* [Your goal] Copy the text word for word, starting at the beginning of the rows and ending with the line that contains "Our Channel". Leave out the pictures.

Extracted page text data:
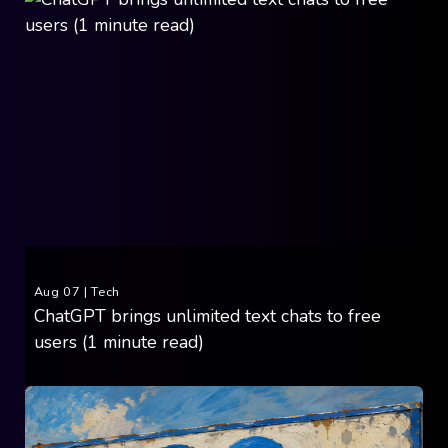
Aug 07
|
Tech
ChatGPT brings unlimited text chats to free
users (1 minute read)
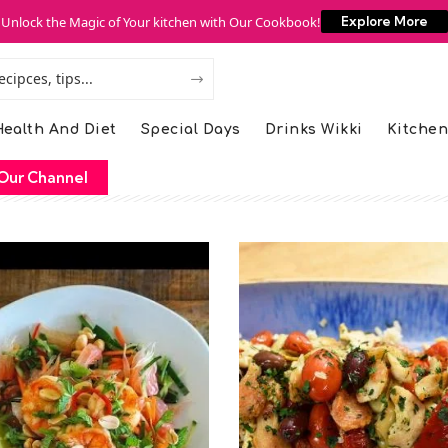
Unlock the Magic of Your kitchen with Our Cookbook!
Explore More
ealth And Diet
Special Days
Drinks Wikki
Kitchen
Our Channel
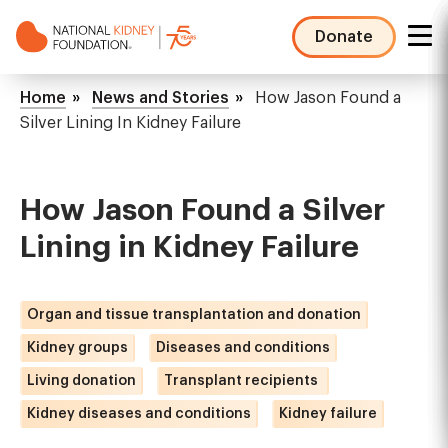
Skip
to
Donate
main
NKF
content
Mega
Breadcrumb
Home
News and Stories
How Jason Found a
Menu
Silver Lining In Kidney Failure
How Jason Found a Silver
Lining in Kidney Failure
Organ and tissue transplantation and donation
Kidney groups
Diseases and conditions
Living donation
Transplant recipients
Kidney diseases and conditions
Kidney failure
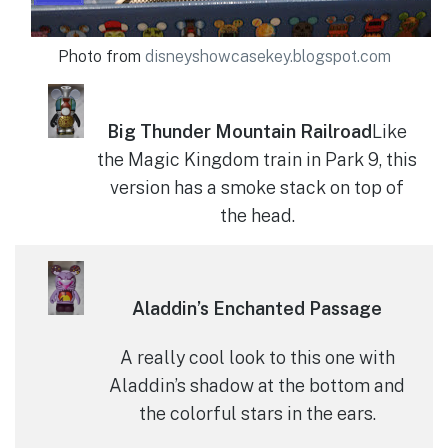
Photo from
disneyshowcasekey.blogspot.com
Big Thunder Mountain Railroad
Like
the Magic Kingdom train in Park 9, this
version has a smoke stack on top of
the head.
Aladdin’s Enchanted Passage
A really cool look to this one with
Aladdin’s shadow at the bottom and
the colorful stars in the ears.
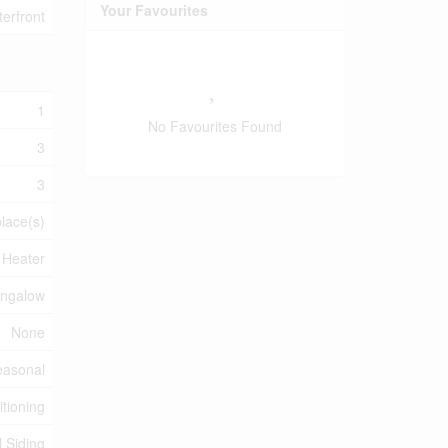
Your Favourites
erfront
1
No Favourites Found
3
3
place(s)
 Heater
ngalow
None
easonal
itioning
l Siding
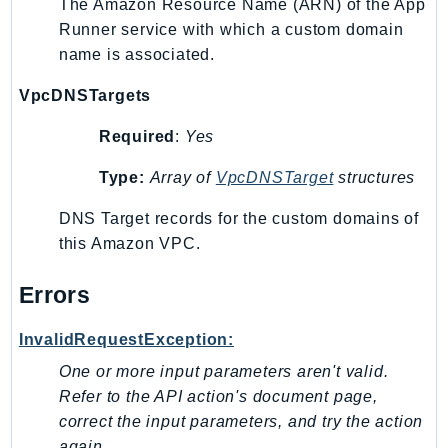
The Amazon Resource Name (ARN) of the App
NeptuneGraph
Runner service with which a custom domain
NetworkFirewall
name is associated.
NetworkFlowMonitor
NetworkManager
VpcDNSTargets
NetworkMonitor
Required
:
Yes
Notifications
NotificationsContacts
Type:
Array of
VpcDNSTarget
structures
NovaAct
DNS Target records for the custom domains of
OAM
this Amazon VPC.
ObservabilityAdmin
Odb
Errors
Omics
InvalidRequestException:
OpenSearchServerless
One or more input parameters aren't valid.
OpenSearchService
Refer to the API action's document page,
Organizations
correct the input parameters, and try the action
OSIS
again.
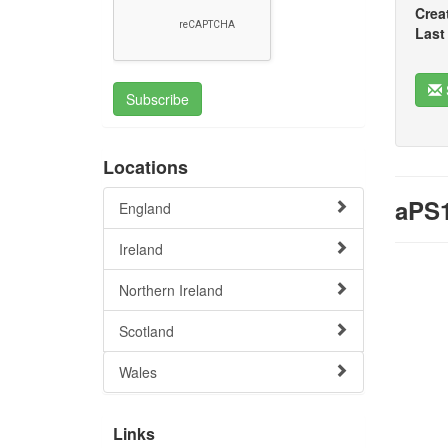
Crea
Last
Subscribe
Locations
aPS1
England
Ireland
Northern Ireland
Scotland
Wales
Links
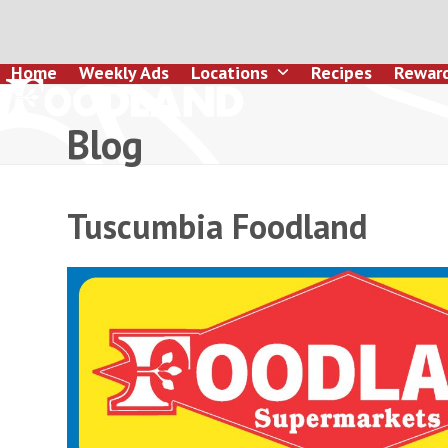
Skip
to
content
Home
Weekly Ads
Locations
Recipes
Rewar
Blog
Tuscumbia Foodland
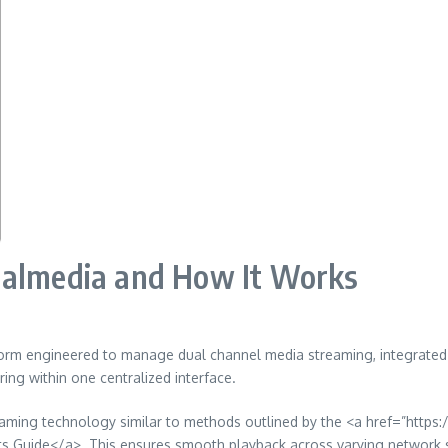
ualmedia and How It Works
form engineered to manage dual channel media streaming, integrated 
ing within one centralized interface.
 streaming technology similar to methods outlined by the <a href=”h
uide</a>. This ensures smooth playback across varying network spe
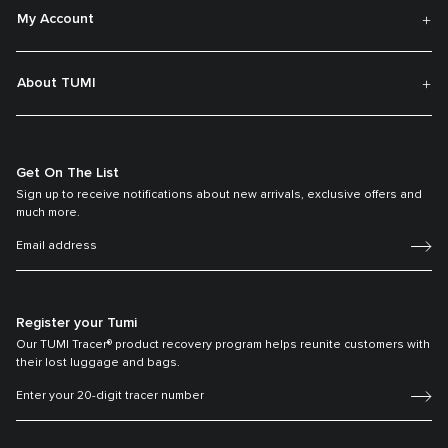
My Account
About TUMI
Get On The List
Sign up to receive notifications about new arrivals, exclusive offers and
much more.
Register your Tumi
Our TUMI Tracer® product recovery program helps reunite customers with
their lost luggage and bags.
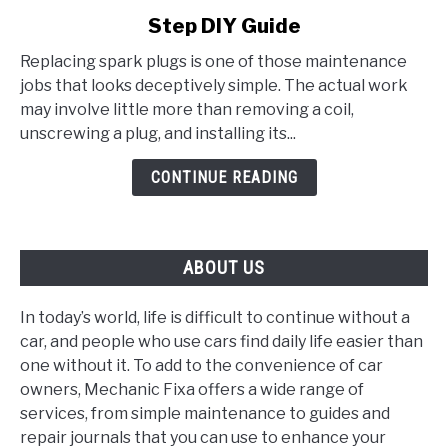
to
Step DIY Guide
How
to
Replacing spark plugs is one of those maintenance
Replace
jobs that looks deceptively simple. The actual work
Spark
may involve little more than removing a coil,
Plugs:
unscrewing a plug, and installing its...
A
Step-
CONTINUE READING
by-
Step
DIY
ABOUT US
Guide
In today’s world, life is difficult to continue without a
car, and people who use cars find daily life easier than
one without it. To add to the convenience of car
owners, Mechanic Fixa offers a wide range of
services, from simple maintenance to guides and
repair journals that you can use to enhance your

* [Exercise answer]
Aug 07
|
Tech
ChatGPT brings unlimited text chats to free
users (1 minute read)
Unlock the Magic of Your kitchen with Our Cookbook!
Explore More
ealth And Diet
Special Days
Drinks Wikki
Kitchen
Our Channel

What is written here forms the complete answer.